ACTION ITEM: Each line of the listing that contains the word "none" is to be copied.
....
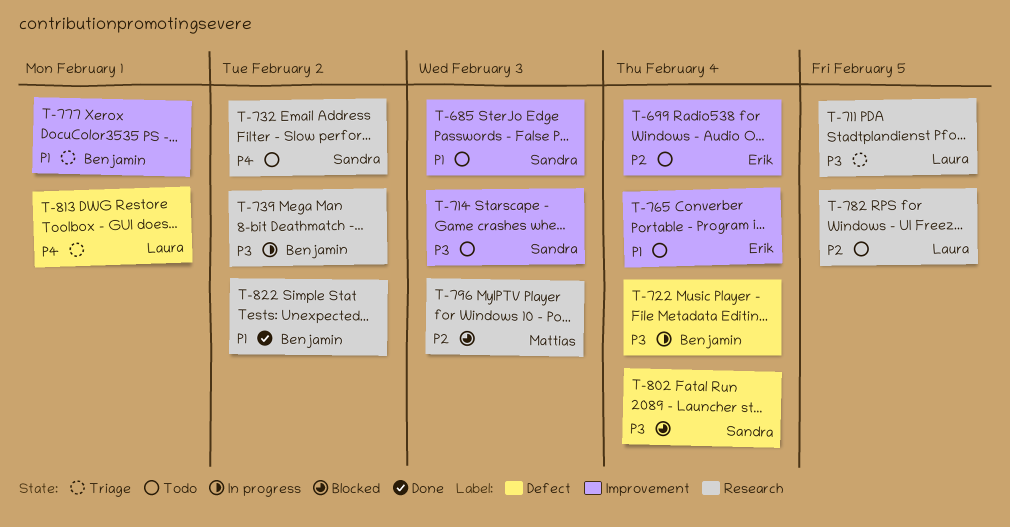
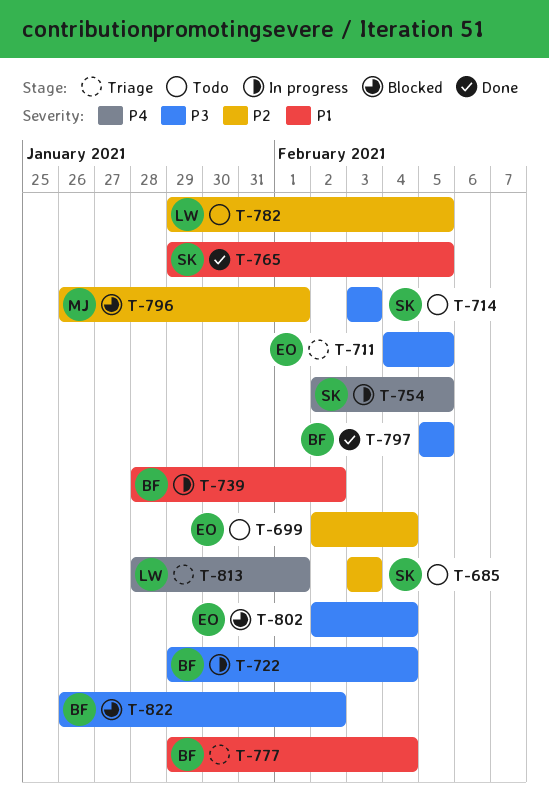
T-685, priority: P1 -> P2
T-711, owner: Laura -> Erik
T-732: present -> none
T-739, priority: P3 -> P1
T-754: none -> present
T-765, status: Todo -> Done
T-765, owner: Erik -> Sandra
T-765, due: Feb 4 -> Feb 5
T-777, due: Feb 1 -> Feb 4
T-796, due: Feb 3 -> Feb 1
T-797: none -> present
T-802, owner: Sandra -> Erik
T-822, status: Done -> Blocked
T-822, priority: P1 -> P3

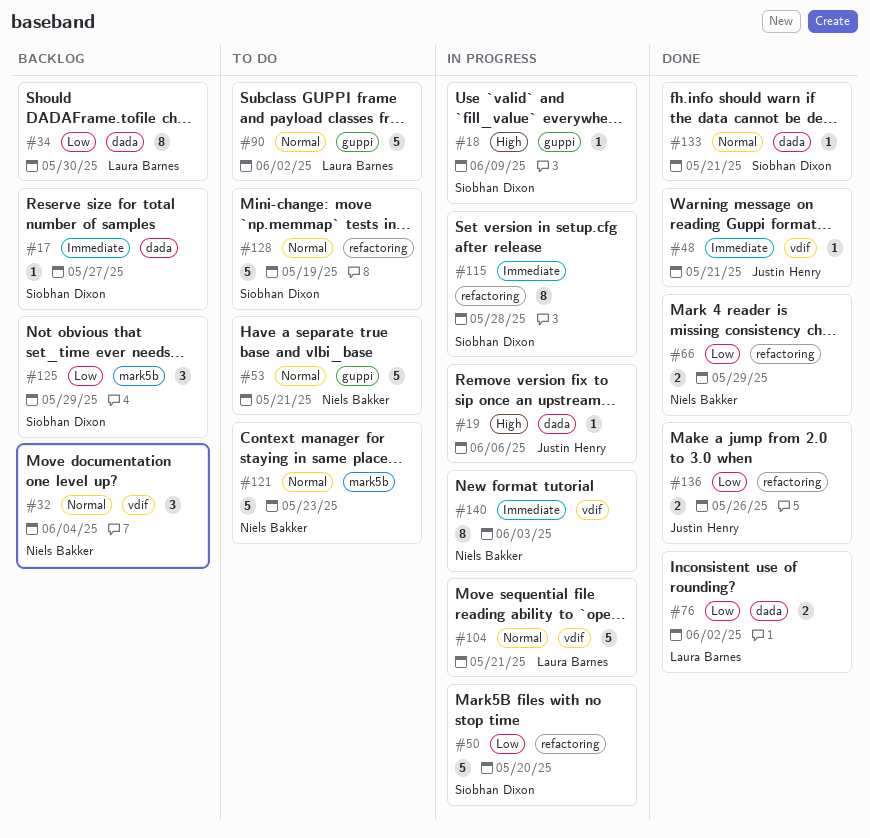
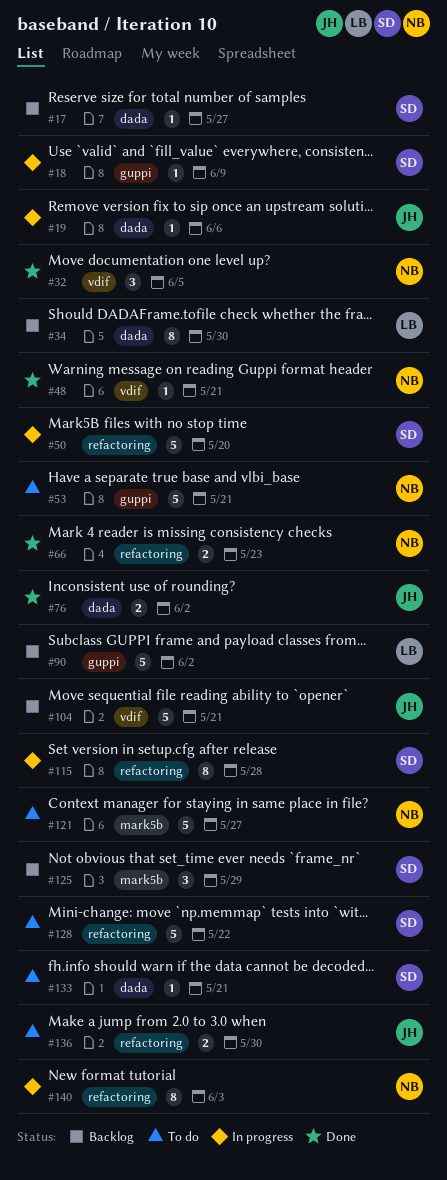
#32, status: Backlog -> Done
#32, due: Jun 4 -> Jun 5
#48, owner: Justin Henry -> Niels Bakker
#66, due: May 29 -> May 23
#76, owner: Laura Barnes -> Justin Henry
#90, status: To do -> Backlog
#104, status: In progress -> Backlog
#104, owner: Laura Barnes -> Justin Henry
#121, due: May 23 -> May 27
#128, due: May 19 -> May 22
#133, status: Done -> To do
#136, status: Done -> To do
#136, due: May 26 -> May 30
#140, label: vdif -> refactoring

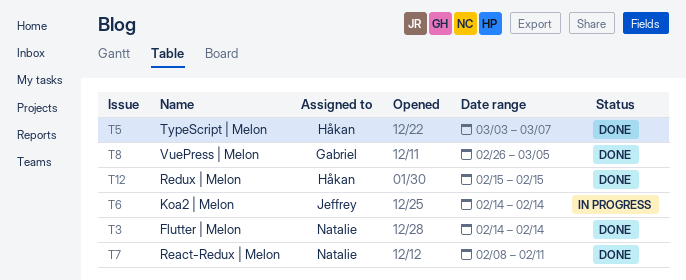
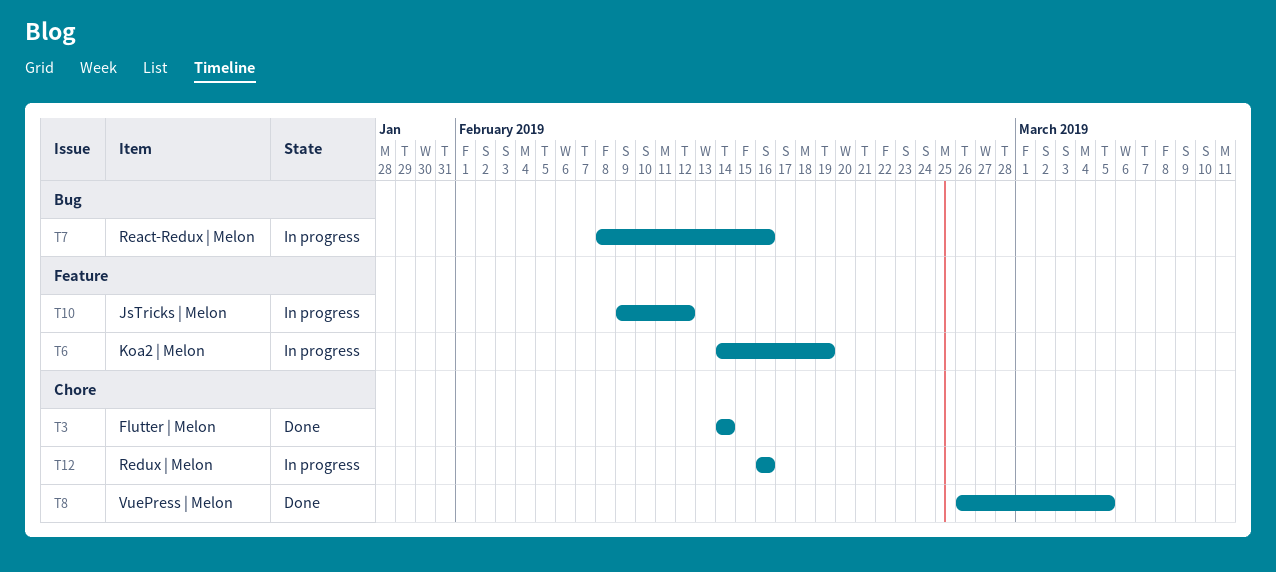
T5: present -> none
T6, due: Feb 14 -> Feb 19
T7, status: Done -> In progress
T7, due: Feb 11 -> Feb 16
T10: none -> present
T12, status: Done -> In progress
T12, start: Feb 15 -> Feb 16
T12, due: Feb 15 -> Feb 16

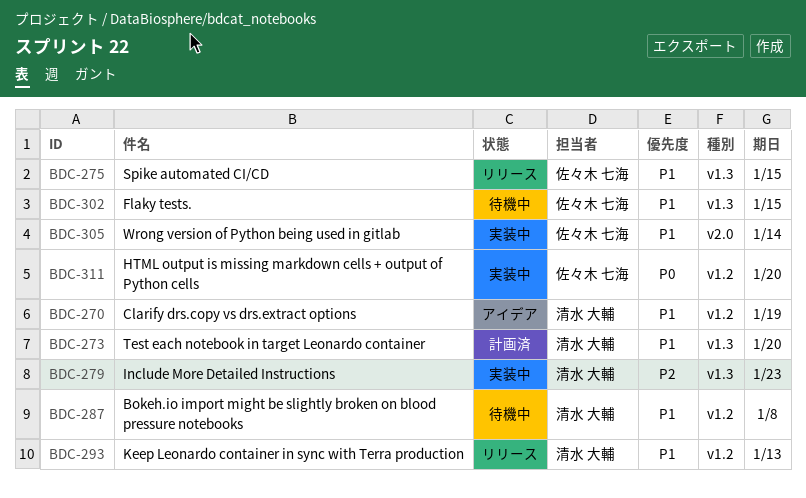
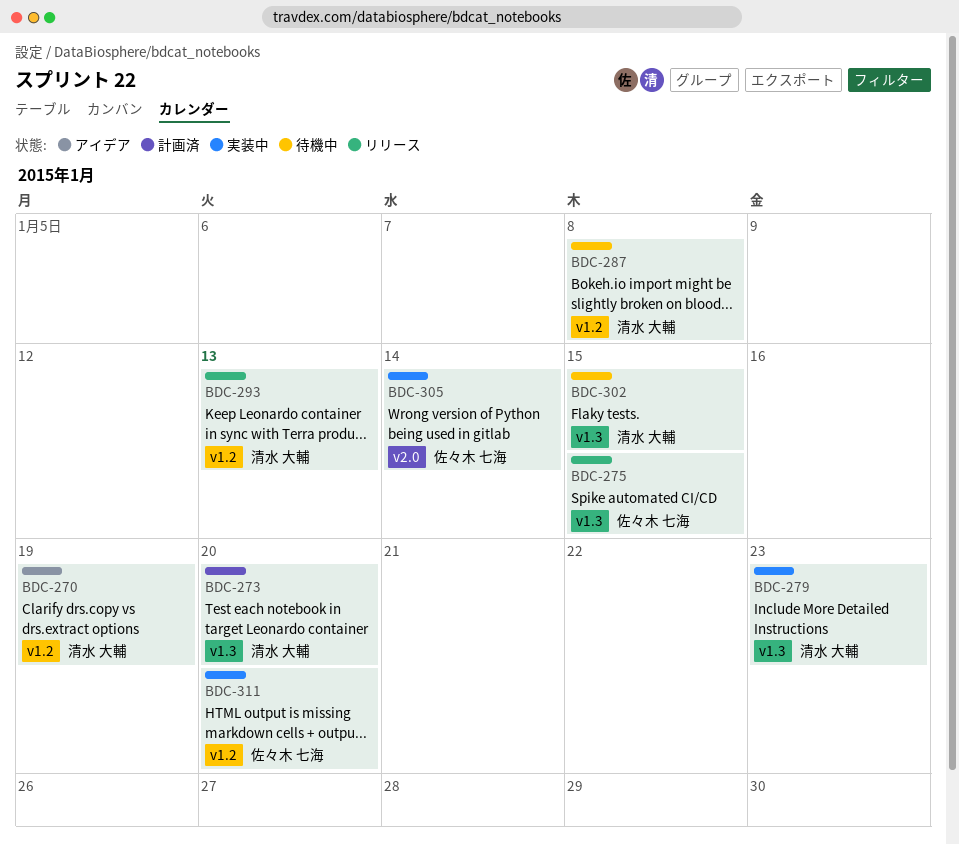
BDC-302, owner: 佐々木 七海 -> 清水 大輔

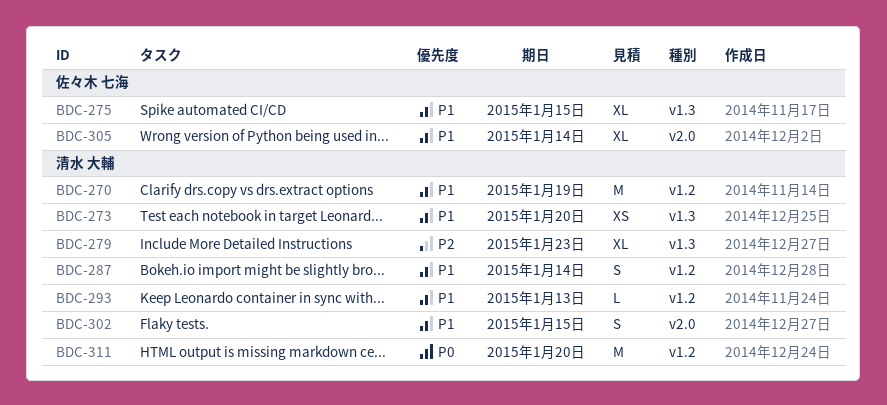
BDC-287, due: Jan 8 -> Jan 14
BDC-302, label: v1.3 -> v2.0
BDC-311, owner: 佐々木 七海 -> 清水 大輔

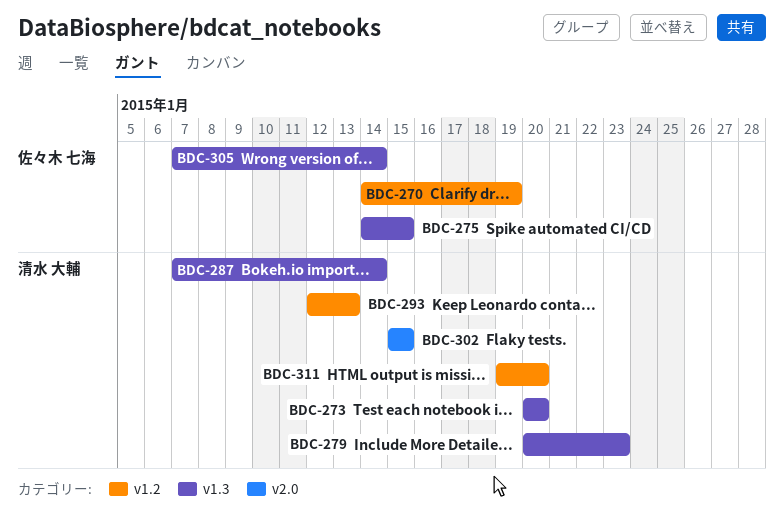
BDC-270, owner: 清水 大輔 -> 佐々木 七海
BDC-287, label: v1.2 -> v1.3
BDC-305, label: v2.0 -> v1.3

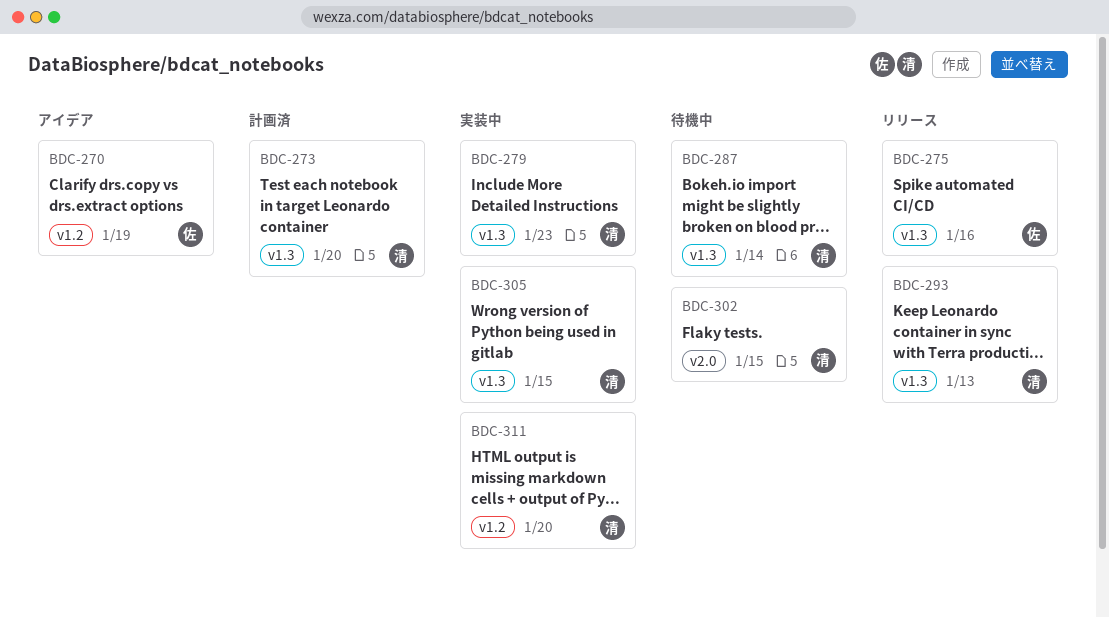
BDC-275, due: Jan 15 -> Jan 16
BDC-293, label: v1.2 -> v1.3
BDC-305, owner: 佐々木 七海 -> 清水 大輔
BDC-305, due: Jan 14 -> Jan 15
....
ANSWER BOX:
T-732: present -> none
T-754: none -> present
T-797: none -> present
T5: present -> none
T10: none -> present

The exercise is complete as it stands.